The second part of the show, and yes, I made it back to my seat prior to its commencement, was the reason for this Brian Wilson Pet Sounds Tour Review as the band performed the 50th anniversary of Pet Sounds in its entirety. The sadness, the longing, the excited thrills of all-consuming love, our silly fantasies that seemed so real and important and raw, it was all there. Still poignant. Meaningful. An album that wasn’t just one of the best rock albums of all time but a huge influence on other musicians and the world of music as we know it today. It’s not just nostalgia.

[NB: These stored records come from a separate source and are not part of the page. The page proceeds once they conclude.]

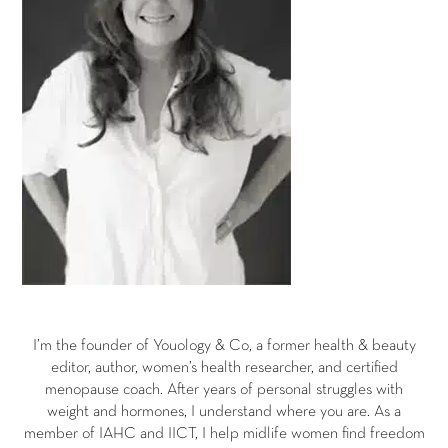
I’m the founder of Youology & Co, a former health & beauty
editor, author, women’s health researcher, and certified
menopause coach. After years of personal struggles with
weight and hormones, I understand where you are. As a
member of IAHC and IICT, I help midlife women find freedom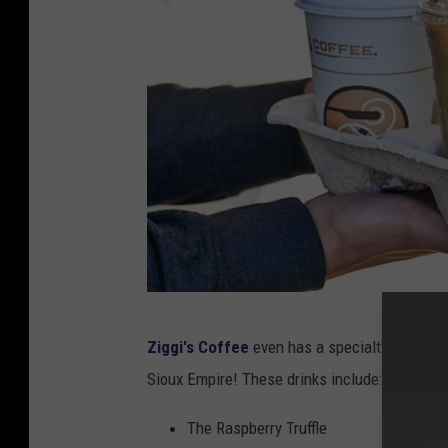
Z
Ziggi's Coffee
even has a specialty menu of 
i
Sioux Empire! These drinks include:
g
g
The Raspberry Truffle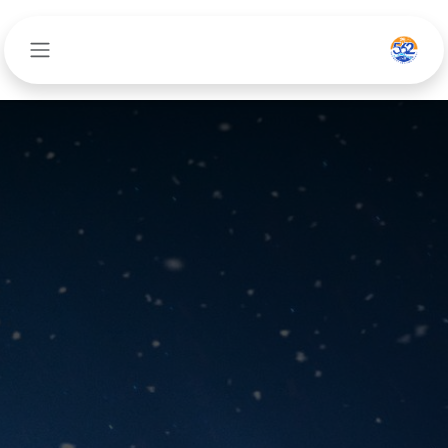
تخطي للذهاب إلى المحتو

As long as I didn’t think about Brian Wilson reading the teleprompter and every so often asking the audience in a dead-zone zombie tone to “please sit down,” I was OK. Every 74-year-old icon is not as high energy as say, Paul McCartney at Golden 1 Center earlier this month, or even Mark Lindsay, whom I personally witnessed fold himself in two standing up during the Happy Together Tour a few years back. Some 74-year-olds are lucky to be alive and still doing what they love.
I was more than OK, especially dancing to Help me, Rhonda. Bar-bar-bar-Bar-Barbara Ann, Surfin’ USA, Fun Fun Fun, and then, well, Love and Mercy rounded it out and ended the show. Brian Wilson seems to be doing the best that he can, and his best was actually good enough for this fan. It was a marvelous show.
I am also hopeful that this week the Sacramento City Council will approve the $200 million proposed expansion and remodeling plans for the Sacramento Community Center and the Sacramento Convention Center. Let’s return the end of K Street mall to its glory and become part of the resurgence and energy happening in Sacramento today.